■ 本文抜粋:
....

「Machine Learning」(第2週)の復習② (2017/07/02)

今回は第2週の分の後半である。プログラムの実行は課題の「ex2_reg.m」ファイルの順序に基づいている。

内容は随時追加。

準備

import numpy as np
import matplotlib.pyplot as plt
from scipy.optimize import minimize

# Machine Learning Online Class - Exercise 2: Logistic Regression

# Initialization

# Load Data

data = np.loadtxt("ex2data2.txt",delimiter=",")
x = data[:, 0:2]
y = data[:, 2]

def plot_data(x, y):
    pos = np.where(y==1)
    neg = np.where(y==0)
    plt.plot(x[pos, 0].T, x[pos, 1].T, 'k+', linewidth=2, markersize=7,
             label='y = 1')
    plt.plot(x[neg, 0].T, x[neg, 1].T, 'ko', markerfacecolor='y', markersize=7,
             label='y = 0')

....

■ データ抜粋:
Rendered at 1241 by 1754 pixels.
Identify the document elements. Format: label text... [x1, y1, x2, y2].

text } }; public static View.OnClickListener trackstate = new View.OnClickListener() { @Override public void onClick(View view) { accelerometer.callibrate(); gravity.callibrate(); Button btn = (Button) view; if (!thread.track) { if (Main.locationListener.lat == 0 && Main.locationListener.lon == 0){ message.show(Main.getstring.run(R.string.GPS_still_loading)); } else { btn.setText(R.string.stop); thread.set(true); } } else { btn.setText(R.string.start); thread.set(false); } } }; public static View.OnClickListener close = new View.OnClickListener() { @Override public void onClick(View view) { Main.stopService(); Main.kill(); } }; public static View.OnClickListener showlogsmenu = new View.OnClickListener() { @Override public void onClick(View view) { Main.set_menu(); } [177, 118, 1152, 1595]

....

■ 課題の内容: 「Machine Learning」第2週の復習記事から、「# Load Data」から「label='y = 0')」までの箇所を一字も変えずに書き写してください。

■ 結果:
# Load Data

data = np.loadtxt("ex2data2.txt",delimiter=",")
x = data[:, 0:2]
y = data[:, 2]

def plot_data(x, y):
    pos = np.where(y==1)
    neg = np.where(y==0)
    plt.plot(x[pos, 0].T, x[pos, 1].T, 'k+', linewidth=2, markersize=7,
             label='y = 1')
    plt.plot(x[neg, 0].T, x[neg, 1].T, 'ko', markerfacecolor='y', markersize=7,
             label='y = 0')